--- EXERCISE DIRECTIONS ---
Continue the news excerpt about how Jews in Miami and Cuba view Elian's case, beginning after its final sentence.

Even Miami Jews who live and work among Cuban exiles are divided about how to resolve Elian’s case.

“I’m a parent, so I can imagine what the father is feeling,” said Linda Brockman, a reporter for The Jewish Herald, a weekly supplement of The Miami Herald.

“I’m not knowledgeable about life in Cuba. The more I learn about it, the more difficult it is for me to form an opinion,” she said, adding that “what’s best for the child is the most important thing. Nothing else matters.”

As for the reaction of the Jews remaining in Cuba, little is known about how they view the Elian situation. The community president, Jose Miller, could not be reached for comment.

However, both Cuban Jewish exiles in Florida and American Jews who work with Cuban Jewry assume they would be afraid to speak out publicly on the topic.

--- Dataset entries ---
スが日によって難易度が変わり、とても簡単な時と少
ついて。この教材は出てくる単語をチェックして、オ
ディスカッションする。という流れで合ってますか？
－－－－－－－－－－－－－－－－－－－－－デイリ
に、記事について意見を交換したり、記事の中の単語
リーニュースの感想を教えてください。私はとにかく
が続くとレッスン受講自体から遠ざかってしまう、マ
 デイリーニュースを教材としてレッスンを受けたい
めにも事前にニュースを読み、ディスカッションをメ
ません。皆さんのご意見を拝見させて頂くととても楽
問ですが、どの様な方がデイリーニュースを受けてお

--- ANSWER AREA ---
The community enjoys rather good relations with Castro — he apparently gave the go-ahead on the aliyah to Israel — and does not want to jeopardize them.

What news has emerged is that, according to sources in Miami, Cuban Jews are anxious about the fact Elian’s lead lawyer, Spencer Eig, is visibly Jewish. An Orthodox Jew, he wears a large black yarmulke and full beard.

“We heard there was discomfort about it within the community,” said one source in Miami, who wished to remain anonymous.

“They’re worried that when Cubans see a Jew as the lawyer, they might assume it is the work of the Jewish community rather than the work of an individual.”